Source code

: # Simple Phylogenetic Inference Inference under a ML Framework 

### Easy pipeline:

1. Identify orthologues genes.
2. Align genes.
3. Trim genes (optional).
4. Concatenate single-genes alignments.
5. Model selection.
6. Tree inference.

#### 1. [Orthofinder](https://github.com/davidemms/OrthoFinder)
◆ ◆ ◆ ◆
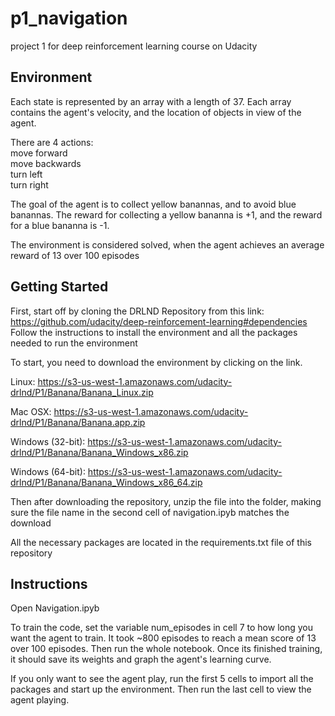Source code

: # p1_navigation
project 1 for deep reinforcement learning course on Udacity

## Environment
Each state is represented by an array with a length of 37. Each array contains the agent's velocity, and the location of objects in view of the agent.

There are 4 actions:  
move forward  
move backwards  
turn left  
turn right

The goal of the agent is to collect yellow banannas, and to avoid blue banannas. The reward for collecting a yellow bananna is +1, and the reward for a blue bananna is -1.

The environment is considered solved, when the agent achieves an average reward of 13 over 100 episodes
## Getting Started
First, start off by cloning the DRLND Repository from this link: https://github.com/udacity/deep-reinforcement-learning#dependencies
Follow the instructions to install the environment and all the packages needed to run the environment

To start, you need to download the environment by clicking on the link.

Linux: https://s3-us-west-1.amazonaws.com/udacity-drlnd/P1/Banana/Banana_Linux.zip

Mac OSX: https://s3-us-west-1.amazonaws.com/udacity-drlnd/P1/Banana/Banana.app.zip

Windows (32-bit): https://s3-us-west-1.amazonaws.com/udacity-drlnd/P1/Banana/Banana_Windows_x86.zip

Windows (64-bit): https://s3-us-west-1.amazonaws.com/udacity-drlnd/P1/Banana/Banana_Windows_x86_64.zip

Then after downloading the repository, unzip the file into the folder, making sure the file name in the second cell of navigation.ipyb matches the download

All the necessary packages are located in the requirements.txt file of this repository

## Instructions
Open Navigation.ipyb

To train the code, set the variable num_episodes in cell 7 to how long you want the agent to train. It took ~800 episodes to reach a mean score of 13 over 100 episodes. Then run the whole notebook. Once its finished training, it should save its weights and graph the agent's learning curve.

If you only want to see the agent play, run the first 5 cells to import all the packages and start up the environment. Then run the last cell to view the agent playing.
◆ ◆ ◆ ◆
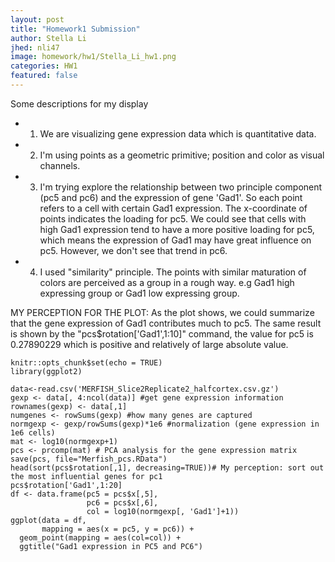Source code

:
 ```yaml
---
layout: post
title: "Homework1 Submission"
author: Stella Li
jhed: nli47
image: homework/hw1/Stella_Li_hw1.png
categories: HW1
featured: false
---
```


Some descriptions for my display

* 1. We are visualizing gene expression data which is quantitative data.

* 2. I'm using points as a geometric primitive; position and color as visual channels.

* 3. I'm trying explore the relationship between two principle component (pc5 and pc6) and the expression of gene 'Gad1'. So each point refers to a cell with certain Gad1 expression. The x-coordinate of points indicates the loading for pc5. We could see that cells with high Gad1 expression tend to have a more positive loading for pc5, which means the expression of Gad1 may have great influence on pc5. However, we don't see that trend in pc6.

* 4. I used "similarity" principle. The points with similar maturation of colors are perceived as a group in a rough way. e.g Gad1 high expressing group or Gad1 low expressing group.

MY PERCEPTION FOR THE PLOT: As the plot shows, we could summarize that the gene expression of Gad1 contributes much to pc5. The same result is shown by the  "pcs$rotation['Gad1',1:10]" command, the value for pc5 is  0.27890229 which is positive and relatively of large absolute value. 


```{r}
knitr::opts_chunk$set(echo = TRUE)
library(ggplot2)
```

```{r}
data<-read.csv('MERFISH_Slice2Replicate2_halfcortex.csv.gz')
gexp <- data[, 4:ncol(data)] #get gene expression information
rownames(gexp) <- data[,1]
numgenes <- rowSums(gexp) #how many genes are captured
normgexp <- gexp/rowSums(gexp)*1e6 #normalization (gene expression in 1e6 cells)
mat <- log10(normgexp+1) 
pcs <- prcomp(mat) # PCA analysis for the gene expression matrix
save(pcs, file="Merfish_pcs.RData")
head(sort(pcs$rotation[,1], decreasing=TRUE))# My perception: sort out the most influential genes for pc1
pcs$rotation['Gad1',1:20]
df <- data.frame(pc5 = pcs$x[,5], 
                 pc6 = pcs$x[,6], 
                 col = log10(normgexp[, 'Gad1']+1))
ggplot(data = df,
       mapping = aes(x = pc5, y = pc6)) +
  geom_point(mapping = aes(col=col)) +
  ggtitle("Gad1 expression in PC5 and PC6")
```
◆ ◆ ◆ ◆
• What is being asked
Copy exactly the stretch of data above from the line with "All the necessary" through the line with "If you only", and omit all other lines.

• Answer below
All the necessary packages are located in the requirements.txt file of this repository

## Instructions
Open Navigation.ipyb

To train the code, set the variable num_episodes in cell 7 to how long you want the agent to train. It took ~800 episodes to reach a mean score of 13 over 100 episodes. Then run the whole notebook. Once its finished training, it should save its weights and graph the agent's learning curve.

If you only want to see the agent play, run the first 5 cells to import all the packages and start up the environment. Then run the last cell to view the agent playing.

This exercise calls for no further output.